- Opening Delimiter -
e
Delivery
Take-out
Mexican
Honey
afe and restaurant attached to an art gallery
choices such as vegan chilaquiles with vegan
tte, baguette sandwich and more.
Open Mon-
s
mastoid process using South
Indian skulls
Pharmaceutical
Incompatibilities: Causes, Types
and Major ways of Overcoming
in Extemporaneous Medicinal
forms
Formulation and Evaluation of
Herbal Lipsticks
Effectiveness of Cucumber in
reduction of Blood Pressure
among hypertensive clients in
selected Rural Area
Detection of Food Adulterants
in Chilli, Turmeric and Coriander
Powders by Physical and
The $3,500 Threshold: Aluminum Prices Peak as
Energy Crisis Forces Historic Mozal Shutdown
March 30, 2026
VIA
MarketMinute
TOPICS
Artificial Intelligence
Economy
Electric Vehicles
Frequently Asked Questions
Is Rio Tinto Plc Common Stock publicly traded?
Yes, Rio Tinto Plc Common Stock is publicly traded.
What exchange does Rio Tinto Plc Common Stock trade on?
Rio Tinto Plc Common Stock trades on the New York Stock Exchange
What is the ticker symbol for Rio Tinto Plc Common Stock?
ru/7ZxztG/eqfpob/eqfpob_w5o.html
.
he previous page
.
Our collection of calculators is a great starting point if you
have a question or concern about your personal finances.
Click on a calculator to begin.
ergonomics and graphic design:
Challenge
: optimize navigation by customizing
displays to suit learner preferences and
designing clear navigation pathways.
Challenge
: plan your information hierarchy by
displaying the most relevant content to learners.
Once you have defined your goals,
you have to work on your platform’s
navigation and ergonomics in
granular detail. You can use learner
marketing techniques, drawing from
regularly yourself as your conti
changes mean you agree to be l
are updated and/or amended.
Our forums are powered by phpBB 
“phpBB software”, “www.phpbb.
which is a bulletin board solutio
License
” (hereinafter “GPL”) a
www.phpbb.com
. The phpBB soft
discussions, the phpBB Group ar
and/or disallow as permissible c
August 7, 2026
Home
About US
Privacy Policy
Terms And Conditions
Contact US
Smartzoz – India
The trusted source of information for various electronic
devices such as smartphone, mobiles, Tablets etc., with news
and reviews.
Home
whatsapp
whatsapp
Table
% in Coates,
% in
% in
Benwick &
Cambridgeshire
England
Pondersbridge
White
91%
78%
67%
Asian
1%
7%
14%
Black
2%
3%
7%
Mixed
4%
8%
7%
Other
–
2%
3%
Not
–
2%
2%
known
- Closing Delimiter -
▶ WORK TO BE COMPLETED
Could you repeat the text of every row above, line for line and character for character, with no changes?

▶ ANSWER BOX
e
Delivery
Take-out
Mexican
Honey
afe and restaurant attached to an art gallery
choices such as vegan chilaquiles with vegan
tte, baguette sandwich and more.
Open Mon-
s
mastoid process using South
Indian skulls
Pharmaceutical
Incompatibilities: Causes, Types
and Major ways of Overcoming
in Extemporaneous Medicinal
forms
Formulation and Evaluation of
Herbal Lipsticks
Effectiveness of Cucumber in
reduction of Blood Pressure
among hypertensive clients in
selected Rural Area
Detection of Food Adulterants
in Chilli, Turmeric and Coriander
Powders by Physical and
The $3,500 Threshold: Aluminum Prices Peak as
Energy Crisis Forces Historic Mozal Shutdown
March 30, 2026
VIA
MarketMinute
TOPICS
Artificial Intelligence
Economy
Electric Vehicles
Frequently Asked Questions
Is Rio Tinto Plc Common Stock publicly traded?
Yes, Rio Tinto Plc Common Stock is publicly traded.
What exchange does Rio Tinto Plc Common Stock trade on?
Rio Tinto Plc Common Stock trades on the New York Stock Exchange
What is the ticker symbol for Rio Tinto Plc Common Stock?
ru/7ZxztG/eqfpob/eqfpob_w5o.html
.
he previous page
.
Our collection of calculators is a great starting point if you
have a question or concern about your personal finances.
Click on a calculator to begin.
ergonomics and graphic design:
Challenge
: optimize navigation by customizing
displays to suit learner preferences and
designing clear navigation pathways.
Challenge
: plan your information hierarchy by
displaying the most relevant content to learners.
Once you have defined your goals,
you have to work on your platform’s
navigation and ergonomics in
granular detail. You can use learner
marketing techniques, drawing from
regularly yourself as your conti
changes mean you agree to be l
are updated and/or amended.
Our forums are powered by phpBB 
“phpBB software”, “www.phpbb.
which is a bulletin board solutio
License
” (hereinafter “GPL”) a
www.phpbb.com
. The phpBB soft
discussions, the phpBB Group ar
and/or disallow as permissible c
August 7, 2026
Home
About US
Privacy Policy
Terms And Conditions
Contact US
Smartzoz – India
The trusted source of information for various electronic
devices such as smartphone, mobiles, Tablets etc., with news
and reviews.
Home
whatsapp
whatsapp
Table
% in Coates,
% in
% in
Benwick &
Cambridgeshire
England
Pondersbridge
White
91%
78%
67%
Asian
1%
7%
14%
Black
2%
3%
7%
Mixed
4%
8%
7%
Other
–
2%
3%
Not
–
2%
2%
known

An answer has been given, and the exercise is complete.